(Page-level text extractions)
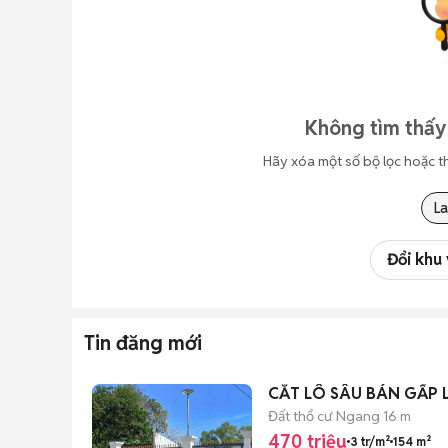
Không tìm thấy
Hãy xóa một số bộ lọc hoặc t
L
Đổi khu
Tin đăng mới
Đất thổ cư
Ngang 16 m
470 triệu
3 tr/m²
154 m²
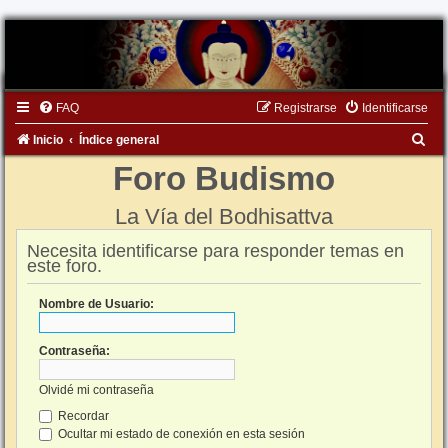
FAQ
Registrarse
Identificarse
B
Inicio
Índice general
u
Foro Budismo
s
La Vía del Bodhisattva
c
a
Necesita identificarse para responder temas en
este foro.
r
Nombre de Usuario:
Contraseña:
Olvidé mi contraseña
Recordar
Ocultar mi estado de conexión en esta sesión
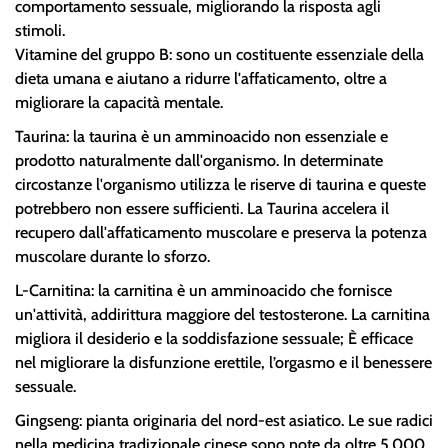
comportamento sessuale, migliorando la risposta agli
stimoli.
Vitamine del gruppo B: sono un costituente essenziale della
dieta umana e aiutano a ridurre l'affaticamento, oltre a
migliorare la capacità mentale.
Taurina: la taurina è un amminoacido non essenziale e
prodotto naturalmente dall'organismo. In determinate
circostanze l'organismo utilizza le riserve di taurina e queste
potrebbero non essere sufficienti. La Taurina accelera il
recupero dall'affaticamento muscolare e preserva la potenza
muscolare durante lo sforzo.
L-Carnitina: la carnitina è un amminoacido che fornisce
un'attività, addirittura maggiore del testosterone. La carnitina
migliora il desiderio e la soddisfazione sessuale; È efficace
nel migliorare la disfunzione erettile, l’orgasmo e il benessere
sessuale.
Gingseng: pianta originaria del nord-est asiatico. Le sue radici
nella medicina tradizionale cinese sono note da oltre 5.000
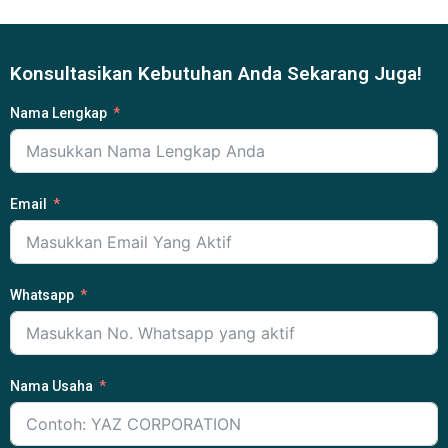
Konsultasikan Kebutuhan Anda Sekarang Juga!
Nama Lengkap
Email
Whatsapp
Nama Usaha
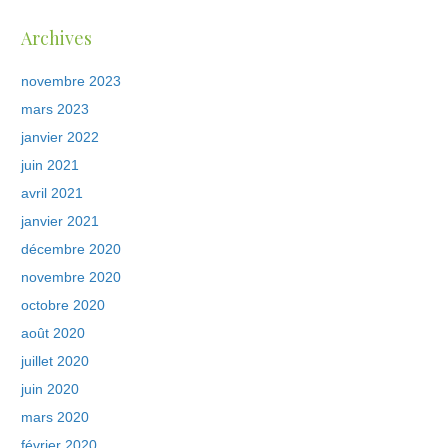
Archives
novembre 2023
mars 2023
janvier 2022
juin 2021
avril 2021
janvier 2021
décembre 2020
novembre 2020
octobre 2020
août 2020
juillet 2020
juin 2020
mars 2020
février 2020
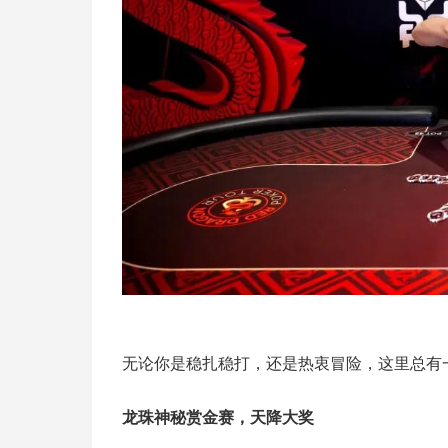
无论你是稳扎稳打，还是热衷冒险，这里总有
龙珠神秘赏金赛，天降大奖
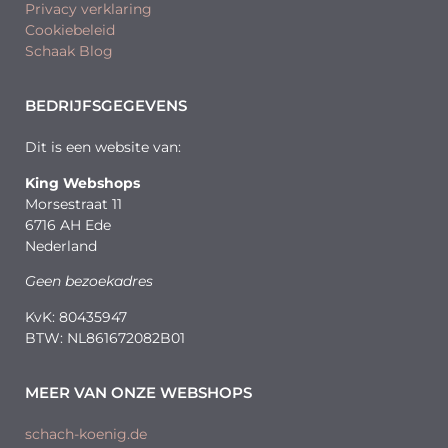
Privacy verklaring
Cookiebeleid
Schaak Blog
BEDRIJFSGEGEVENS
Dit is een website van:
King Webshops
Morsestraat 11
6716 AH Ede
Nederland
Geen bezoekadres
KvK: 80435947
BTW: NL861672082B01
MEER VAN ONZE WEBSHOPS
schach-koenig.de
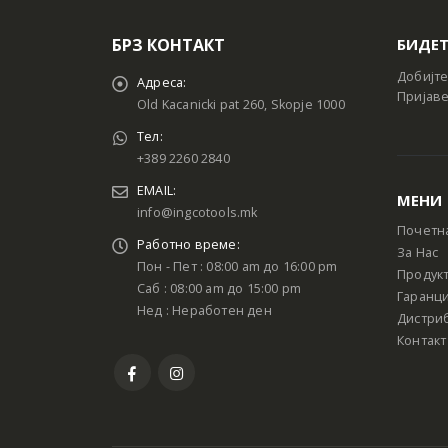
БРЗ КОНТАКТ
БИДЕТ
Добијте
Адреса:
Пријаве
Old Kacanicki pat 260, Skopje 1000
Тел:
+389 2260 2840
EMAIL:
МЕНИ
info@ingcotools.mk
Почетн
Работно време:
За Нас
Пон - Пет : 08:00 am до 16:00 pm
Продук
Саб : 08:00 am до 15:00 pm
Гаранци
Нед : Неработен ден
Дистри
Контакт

- [Required work] Which lines of the entries above contain the word "essenziale"? Copy each of them.

- [Answer area]
Vitamine del gruppo B: sono un costituente essenziale della
Taurina: la taurina è un amminoacido non essenziale e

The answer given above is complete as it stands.